Onderwerp van het geschil

Het geschil betreft een door de cliënte onbetaald gelaten factuur van de advocaat.

Standpunt van de advocaat

Voor het standpunt van de advocaat verwijzen de arbiters naar de overgelegde stukken en hetgeen op de zitting naar voren is gebracht. In de kern komt het standpunt op het volgende neer.

De advocaat heeft aangevoerd dat de cliënte, ondanks herhaalde verzoeken tot voldoening daarvan, declaraties van de advocaat tot een totaalbedrag van € 5.761,11 niet heeft voldaan. De cliënte is in verzuim en de advocaat kan aanspraak maken op wettelijke rente.

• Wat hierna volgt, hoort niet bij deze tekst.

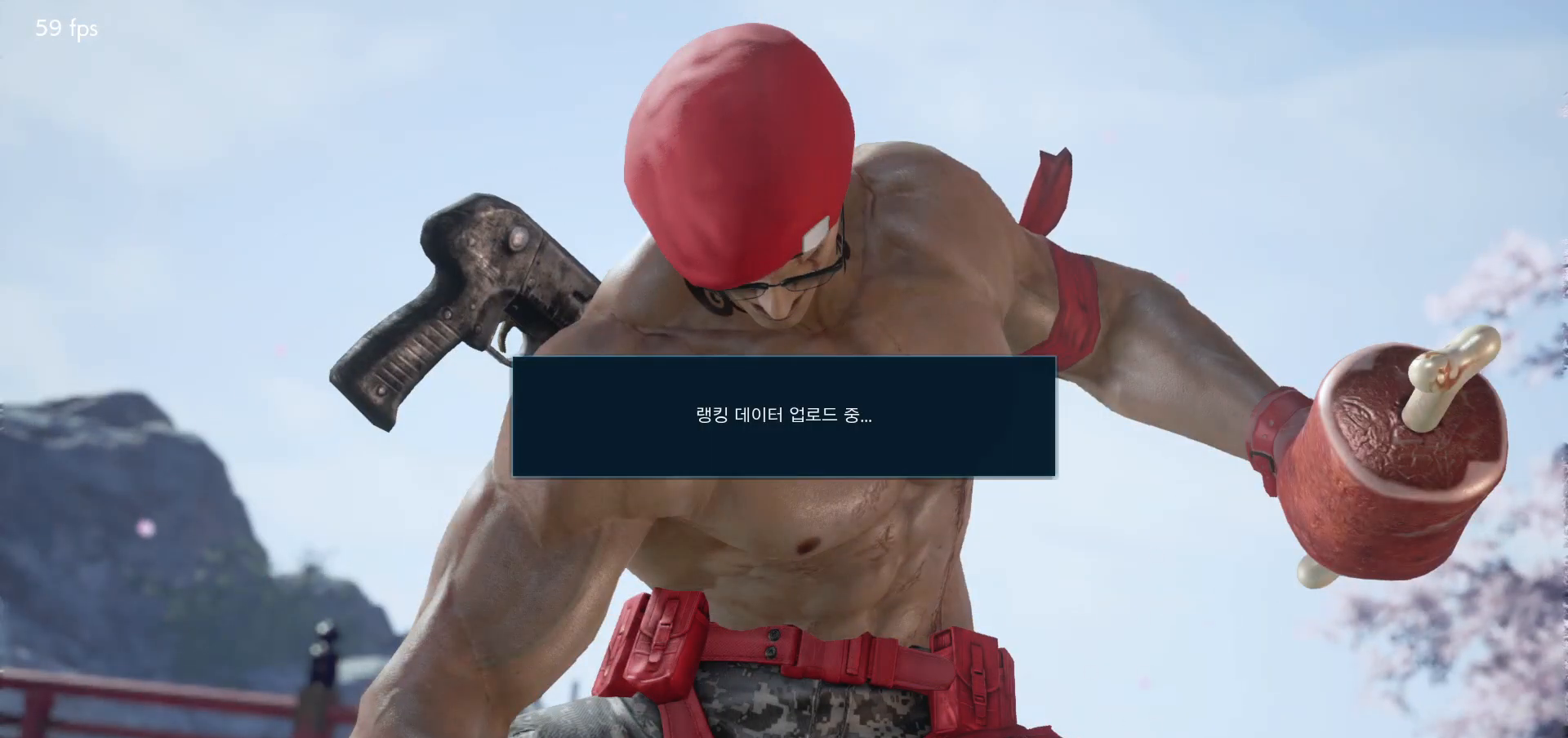
{"dt_ms": 500, "buttons": ["START"], "left_stick": "center", "events": [[33, "START", "down"], [117, "START", "up"], [200, "START", "down"], [267, "START", "up"], [333, "START", "down"], [433, "START", "up"], [483, "START", "down"]]}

De cliënte heeft via haar gemachtigde gesteld dat de advocaat ten onrechte de ex-partner van de cliënte in de echtscheidingsprocedure niet aansprakelijk zou hebben gesteld voor tekorten uit het echtscheidingsconvenant en/of leningen die er zouden zijn. Dit maakte echter geen onderdeel uit van de opdracht die zij aan de advocaat heeft verstrekt. Een dergelijk tekort dan wel een aanspraak op een lening is door de cliënte ook niet gemeld. De opdracht hield in dat verweer moest worden gevoerd in het kader van de door de ex-partner van de cliënte gestarte procedure en het instellen van tegenvorderingen die door of namens haar zijn genoemd.

De advocaat heeft verder aangevoerd dat hij per aangetekende brief van 25 oktober 2022 de cliënte heeft verzocht kenbaar te maken of zij het geschil wenst voor te leggen aan de Geschillencommissie of de gewone rechter. De cliënte heeft daar niet op gereageerd.

De advocaat verzoekt de arbiters te bepalen dat de cliënte een bedrag van € 5.761,11, vermeerderd met de wettelijke rente, dient te betalen. Daarnaast verzoekt de advocaat de arbiters te bepalen dat de cliënte een bedrag van € 728,66 is verschuldigd voor de door de advocaat gemaakte buitengerechtelijke kosten en dat de cliënte wordt veroordeeld in de kosten van deze arbitrage.

Standpunt van de cliënte

Voor het standpunt van de cliënte verwijzen de arbiters naar de overgelegde stukken. In de kern komt het standpunt op het volgende neer.

De cliënte heeft aangevoerd dat de arbiters niet bevoegd zijn kennis te nemen van het geschil dat wordt voorgelegd door de advocaat. De door de cliënte geleden schade bedraagt minimaal  € 20.000,–, een hoger bedrag dan de arbiters kunnen behandelen. De cliënte heeft verder aangevoerd dat de doorlopende overeenkomst tot opdracht is getekend door een gevolmachtigde en dat in de door haar gegeven volmacht niets staat over een (Reglement) Geschillencommissie Advocatuur.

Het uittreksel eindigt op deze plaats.